To be done:
**1)** List the names of the five shell variables defined in the setup section of the Redfish operations guide.
**2)** Take the Redfish operations guide further, starting right after its final line.

Document segment:
┏━━

Skip to content

Redfish -- Street Ops

Production workflows for managing servers via Redfish. Every pattern here solves a real operational problem.

Setup: Shell Variables

Set these once per session or source from your inventory:

BMC=10.0.10.5
CREDS="admin:password"
SYSTEM="/redfish/v1/Systems/System.Embedded.1"
MANAGER="/redfish/v1/Managers/iDRAC.Embedded.1"
CHASSIS="/redfish/v1/Chassis/System.Embedded.1"

# Helper function — saves typing
rf() {
  curl -sk -u "$CREDS" "$@"
}

rfpost() {
  curl -sk -u "$CREDS" -X POST -H 'Content-Type: application/json' "$@"
}

rfpatch() {
  curl -sk -u "$CREDS" -X PATCH -H 'Content-Type: application/json' "$@"
}

1. Quick Health Check

The first thing you do when a server is acting up: get power state, health, and recent events.

# One-shot health summary
rf "https://$BMC$SYSTEM" | jq '{
  PowerState, Health: .Status.Health,
  Model, SerialNumber, BiosVersion,
  CPUs: .ProcessorSummary.Count,
  RAM_GB: (.MemorySummary.TotalSystemMemoryGiB)
}'

# Recent SEL events (last 10 non-OK)
rf "https://$BMC$MANAGER/LogServices/Sel/Entries" \
  | jq '[.Members[] | select(.Severity != "OK")] | sort_by(.Created) | reverse | .[:10] | .[] | {Created, Message, Severity}'

# Thermal + power
rf "https://$BMC$CHASSIS/Thermal" \
  | jq '[.Temperatures[] | select(.Status.Health != "OK") | {Name, ReadingCelsius, Health: .Status.Health}]'

rf "https://$BMC$CHASSIS/Power" \
  | jq '{Watts: .PowerControl[0].PowerConsumedWatts, PSUs: [.PowerSupplies[] | {Name, Health: .Status.Health}]}'

2. Power Operations

# Check power state
rf "https://$BMC$SYSTEM" | jq '.PowerState'

# Graceful shutdown
rfpost "https://$BMC$SYSTEM/Actions/ComputerSystem.Reset" \
  -d '{"ResetType": "GracefulShutdown"}'

# Force restart (when graceful fails)
rfpost "https://$BMC$SYSTEM/Actions/ComputerSystem.Reset" \
  -d '{"ResetType": "ForceRestart"}'

# Power on
rfpost "https://$BMC$SYSTEM/Actions/ComputerSystem.Reset" \
  -d '{"ResetType": "On"}'

Power Cycle Sequence for Unresponsive Server

1. GET power state — confirm it's "On"

┗━━

Data supplied:
┏━━

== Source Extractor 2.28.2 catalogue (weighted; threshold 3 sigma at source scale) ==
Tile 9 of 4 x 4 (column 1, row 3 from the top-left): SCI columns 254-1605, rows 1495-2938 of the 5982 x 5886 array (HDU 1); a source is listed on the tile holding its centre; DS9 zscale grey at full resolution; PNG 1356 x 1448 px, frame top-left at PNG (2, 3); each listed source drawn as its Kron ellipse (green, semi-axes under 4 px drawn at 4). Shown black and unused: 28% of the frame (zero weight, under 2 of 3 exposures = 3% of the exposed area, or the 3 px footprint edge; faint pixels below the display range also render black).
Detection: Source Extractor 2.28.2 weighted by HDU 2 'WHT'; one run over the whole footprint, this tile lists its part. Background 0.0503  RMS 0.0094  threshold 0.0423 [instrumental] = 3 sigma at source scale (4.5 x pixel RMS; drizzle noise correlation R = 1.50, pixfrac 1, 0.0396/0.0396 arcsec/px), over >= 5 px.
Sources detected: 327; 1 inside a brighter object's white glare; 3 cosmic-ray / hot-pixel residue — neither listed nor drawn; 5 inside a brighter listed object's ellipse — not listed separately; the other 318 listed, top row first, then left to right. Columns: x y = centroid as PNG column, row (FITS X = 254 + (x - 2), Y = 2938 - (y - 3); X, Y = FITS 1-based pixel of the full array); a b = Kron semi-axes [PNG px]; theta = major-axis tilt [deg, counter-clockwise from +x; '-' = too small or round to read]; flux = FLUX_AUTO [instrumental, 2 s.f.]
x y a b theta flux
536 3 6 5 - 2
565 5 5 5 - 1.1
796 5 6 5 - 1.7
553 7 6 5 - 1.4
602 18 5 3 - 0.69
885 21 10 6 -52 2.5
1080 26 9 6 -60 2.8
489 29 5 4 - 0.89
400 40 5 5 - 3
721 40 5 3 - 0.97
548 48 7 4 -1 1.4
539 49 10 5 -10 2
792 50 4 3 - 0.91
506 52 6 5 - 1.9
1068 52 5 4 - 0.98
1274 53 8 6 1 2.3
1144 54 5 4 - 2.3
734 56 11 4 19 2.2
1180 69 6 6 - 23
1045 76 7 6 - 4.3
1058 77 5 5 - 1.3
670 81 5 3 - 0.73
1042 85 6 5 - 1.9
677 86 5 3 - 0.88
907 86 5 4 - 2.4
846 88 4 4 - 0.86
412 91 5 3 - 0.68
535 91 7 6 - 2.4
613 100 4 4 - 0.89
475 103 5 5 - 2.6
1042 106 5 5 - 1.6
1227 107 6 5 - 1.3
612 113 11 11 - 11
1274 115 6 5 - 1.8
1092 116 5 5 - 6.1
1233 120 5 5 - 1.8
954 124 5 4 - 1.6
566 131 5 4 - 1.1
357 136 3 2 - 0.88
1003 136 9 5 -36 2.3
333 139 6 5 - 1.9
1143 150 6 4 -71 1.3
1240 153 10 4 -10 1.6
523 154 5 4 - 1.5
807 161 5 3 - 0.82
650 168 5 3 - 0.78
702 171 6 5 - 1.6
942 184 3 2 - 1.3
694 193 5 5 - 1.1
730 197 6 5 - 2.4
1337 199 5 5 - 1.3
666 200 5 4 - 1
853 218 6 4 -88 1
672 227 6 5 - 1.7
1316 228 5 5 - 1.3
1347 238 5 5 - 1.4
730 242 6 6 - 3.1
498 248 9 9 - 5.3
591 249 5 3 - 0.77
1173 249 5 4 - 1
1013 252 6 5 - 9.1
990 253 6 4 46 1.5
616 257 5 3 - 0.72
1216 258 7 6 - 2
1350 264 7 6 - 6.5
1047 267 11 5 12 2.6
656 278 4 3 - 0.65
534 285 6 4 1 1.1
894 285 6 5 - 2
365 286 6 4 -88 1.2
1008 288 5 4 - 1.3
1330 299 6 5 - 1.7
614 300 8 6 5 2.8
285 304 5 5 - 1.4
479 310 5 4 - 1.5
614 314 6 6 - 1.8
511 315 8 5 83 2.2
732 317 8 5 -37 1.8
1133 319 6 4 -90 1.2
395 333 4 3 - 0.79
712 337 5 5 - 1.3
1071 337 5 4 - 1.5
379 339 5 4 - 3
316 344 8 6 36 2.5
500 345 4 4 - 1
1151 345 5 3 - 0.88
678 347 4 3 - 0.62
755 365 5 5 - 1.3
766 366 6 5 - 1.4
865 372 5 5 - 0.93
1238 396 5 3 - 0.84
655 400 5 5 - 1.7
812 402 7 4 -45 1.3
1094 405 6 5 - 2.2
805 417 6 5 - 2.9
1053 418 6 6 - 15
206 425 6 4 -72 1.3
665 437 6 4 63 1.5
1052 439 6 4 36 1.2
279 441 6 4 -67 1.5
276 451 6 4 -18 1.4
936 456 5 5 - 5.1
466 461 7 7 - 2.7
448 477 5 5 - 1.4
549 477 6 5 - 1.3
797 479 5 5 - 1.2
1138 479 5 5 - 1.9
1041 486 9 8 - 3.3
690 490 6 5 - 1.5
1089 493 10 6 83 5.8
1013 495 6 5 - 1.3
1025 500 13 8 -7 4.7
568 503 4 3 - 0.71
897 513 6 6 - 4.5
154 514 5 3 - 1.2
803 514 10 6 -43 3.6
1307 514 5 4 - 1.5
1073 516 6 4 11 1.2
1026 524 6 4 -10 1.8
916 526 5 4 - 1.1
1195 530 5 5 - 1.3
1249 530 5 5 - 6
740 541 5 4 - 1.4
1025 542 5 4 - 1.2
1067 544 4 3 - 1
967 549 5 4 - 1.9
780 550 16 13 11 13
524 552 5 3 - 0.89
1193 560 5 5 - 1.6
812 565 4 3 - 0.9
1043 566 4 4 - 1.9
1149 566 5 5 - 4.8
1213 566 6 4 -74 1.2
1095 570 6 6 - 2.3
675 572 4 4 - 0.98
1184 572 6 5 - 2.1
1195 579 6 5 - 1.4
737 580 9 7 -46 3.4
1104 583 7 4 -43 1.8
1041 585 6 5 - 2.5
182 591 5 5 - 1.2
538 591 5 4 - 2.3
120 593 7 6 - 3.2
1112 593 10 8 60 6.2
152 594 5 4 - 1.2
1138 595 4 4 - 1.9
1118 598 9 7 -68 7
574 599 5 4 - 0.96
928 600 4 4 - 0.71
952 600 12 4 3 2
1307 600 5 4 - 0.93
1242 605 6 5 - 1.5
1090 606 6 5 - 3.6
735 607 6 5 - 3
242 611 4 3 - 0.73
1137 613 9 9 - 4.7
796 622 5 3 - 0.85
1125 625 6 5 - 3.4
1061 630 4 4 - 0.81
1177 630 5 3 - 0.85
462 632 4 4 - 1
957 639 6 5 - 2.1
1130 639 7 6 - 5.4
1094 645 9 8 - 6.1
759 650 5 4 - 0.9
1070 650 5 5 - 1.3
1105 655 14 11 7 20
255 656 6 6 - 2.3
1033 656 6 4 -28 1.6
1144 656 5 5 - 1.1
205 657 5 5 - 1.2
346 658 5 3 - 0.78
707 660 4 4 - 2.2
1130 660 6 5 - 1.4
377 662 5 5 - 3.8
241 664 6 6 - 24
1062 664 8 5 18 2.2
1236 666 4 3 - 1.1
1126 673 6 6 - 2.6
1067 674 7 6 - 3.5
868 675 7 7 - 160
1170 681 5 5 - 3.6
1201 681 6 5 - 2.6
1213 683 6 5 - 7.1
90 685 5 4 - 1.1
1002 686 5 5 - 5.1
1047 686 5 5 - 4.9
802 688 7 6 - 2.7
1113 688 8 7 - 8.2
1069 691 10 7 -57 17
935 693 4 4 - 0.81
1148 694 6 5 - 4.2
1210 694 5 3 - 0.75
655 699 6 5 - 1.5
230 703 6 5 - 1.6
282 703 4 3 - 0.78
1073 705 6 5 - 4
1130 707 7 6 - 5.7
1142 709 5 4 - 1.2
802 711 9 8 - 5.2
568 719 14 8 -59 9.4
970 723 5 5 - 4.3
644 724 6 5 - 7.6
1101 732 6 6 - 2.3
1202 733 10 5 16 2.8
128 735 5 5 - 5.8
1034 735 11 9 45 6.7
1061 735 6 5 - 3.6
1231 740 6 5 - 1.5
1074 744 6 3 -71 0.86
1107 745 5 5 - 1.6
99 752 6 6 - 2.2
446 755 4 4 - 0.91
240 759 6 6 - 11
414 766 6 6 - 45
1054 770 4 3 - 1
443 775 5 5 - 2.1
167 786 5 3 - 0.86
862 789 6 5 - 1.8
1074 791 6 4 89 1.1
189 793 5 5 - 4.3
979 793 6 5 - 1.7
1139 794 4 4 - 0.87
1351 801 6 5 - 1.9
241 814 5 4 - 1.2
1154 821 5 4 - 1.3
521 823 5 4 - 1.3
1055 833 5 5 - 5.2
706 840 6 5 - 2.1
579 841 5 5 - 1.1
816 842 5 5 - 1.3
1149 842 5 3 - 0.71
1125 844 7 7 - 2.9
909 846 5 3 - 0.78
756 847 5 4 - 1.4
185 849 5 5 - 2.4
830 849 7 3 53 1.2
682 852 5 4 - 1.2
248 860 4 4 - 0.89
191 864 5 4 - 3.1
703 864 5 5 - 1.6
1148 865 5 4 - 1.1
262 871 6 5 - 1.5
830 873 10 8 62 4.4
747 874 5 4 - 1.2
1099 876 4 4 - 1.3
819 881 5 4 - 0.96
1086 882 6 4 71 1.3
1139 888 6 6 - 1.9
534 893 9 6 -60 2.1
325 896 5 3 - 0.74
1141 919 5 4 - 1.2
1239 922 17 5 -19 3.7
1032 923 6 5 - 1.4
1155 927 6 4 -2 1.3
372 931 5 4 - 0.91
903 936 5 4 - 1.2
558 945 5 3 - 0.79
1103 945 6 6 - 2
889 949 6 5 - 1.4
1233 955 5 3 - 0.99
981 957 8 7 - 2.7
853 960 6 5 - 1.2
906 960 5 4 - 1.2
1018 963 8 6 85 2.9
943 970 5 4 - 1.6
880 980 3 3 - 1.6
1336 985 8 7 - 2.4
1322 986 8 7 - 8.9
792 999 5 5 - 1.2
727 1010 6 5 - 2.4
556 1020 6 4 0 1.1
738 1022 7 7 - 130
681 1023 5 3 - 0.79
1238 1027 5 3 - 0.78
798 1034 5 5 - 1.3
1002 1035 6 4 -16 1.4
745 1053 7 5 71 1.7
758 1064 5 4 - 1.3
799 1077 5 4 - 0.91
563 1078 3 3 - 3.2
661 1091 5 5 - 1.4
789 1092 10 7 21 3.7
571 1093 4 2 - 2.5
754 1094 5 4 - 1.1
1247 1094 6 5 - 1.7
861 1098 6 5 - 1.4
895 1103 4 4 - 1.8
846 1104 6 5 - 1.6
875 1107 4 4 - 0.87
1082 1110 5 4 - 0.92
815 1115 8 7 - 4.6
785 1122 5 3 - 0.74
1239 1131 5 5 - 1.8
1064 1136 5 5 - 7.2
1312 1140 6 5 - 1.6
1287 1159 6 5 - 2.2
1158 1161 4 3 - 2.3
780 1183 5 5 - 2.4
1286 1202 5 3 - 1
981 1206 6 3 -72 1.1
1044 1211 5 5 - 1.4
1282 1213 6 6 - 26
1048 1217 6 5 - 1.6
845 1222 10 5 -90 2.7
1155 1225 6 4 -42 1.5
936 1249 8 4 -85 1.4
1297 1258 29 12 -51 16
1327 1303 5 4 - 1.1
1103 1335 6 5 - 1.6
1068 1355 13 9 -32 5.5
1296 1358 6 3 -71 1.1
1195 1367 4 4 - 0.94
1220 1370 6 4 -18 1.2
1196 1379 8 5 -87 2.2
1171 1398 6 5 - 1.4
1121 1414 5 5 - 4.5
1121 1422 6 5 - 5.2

┗━━

Responses for each task:
**1)** BMC, CREDS, SYSTEM, MANAGER, CHASSIS

**2)**
2. POST GracefulShutdown — wait 60 seconds
3. GET power state — did it turn off?
4. If still on → POST ForceOff — wait 10 seconds
5. POST On
6. Watch SEL for POST errors

3. Fleet Inventory Script

Pull hardware inventory from multiple servers. Pipe into your CMDB or audit tool.

#!/bin/bash
# fleet_inventory.sh — pull inventory from a list of BMCs
CREDS="admin:password"

while read -r bmc; do
  inventory=$(curl -sk -u "$CREDS" \
    "https://$bmc/redfish/v1/Systems/System.Embedded.1" 2>/dev/null \
    | jq -r '[.SerialNumber, .Model, .BiosVersion, .PowerState,
              (.ProcessorSummary.Count | tostring),
              (.MemorySummary.TotalSystemMemoryGiB | tostring)] | @tsv')
  echo -e "$bmc\t$inventory"
done < bmc_inventory.txt

Output: TSV with BMC IP, serial, model, BIOS version, power state, CPU count, RAM.

4. Boot Override for Provisioning

# Set one-time PXE boot and restart
rfpatch "https://$BMC$SYSTEM" \
  -d '{"Boot": {"BootSourceOverrideTarget": "Pxe", "BootSourceOverrideEnabled": "Once"}}'

rfpost "https://$BMC$SYSTEM/Actions/ComputerSystem.Reset" \
  -d '{"ResetType": "ForceRestart"}'

Bulk PXE Boot

#!/bin/bash
# pxe_boot_fleet.sh — PXE boot a list of servers
CREDS="admin:password"

while read -r bmc; do
  echo "Setting PXE boot: $bmc"
  curl -sk -u "$CREDS" -X PATCH \
    "https://$bmc/redfish/v1/Systems/System.Embedded.1" \
    -H 'Content-Type: application/json' \
    -d '{"Boot": {"BootSourceOverrideTarget": "Pxe", "BootSourceOverrideEnabled": "Once"}}' \
    -o /dev/null -w "%{http_code}\n"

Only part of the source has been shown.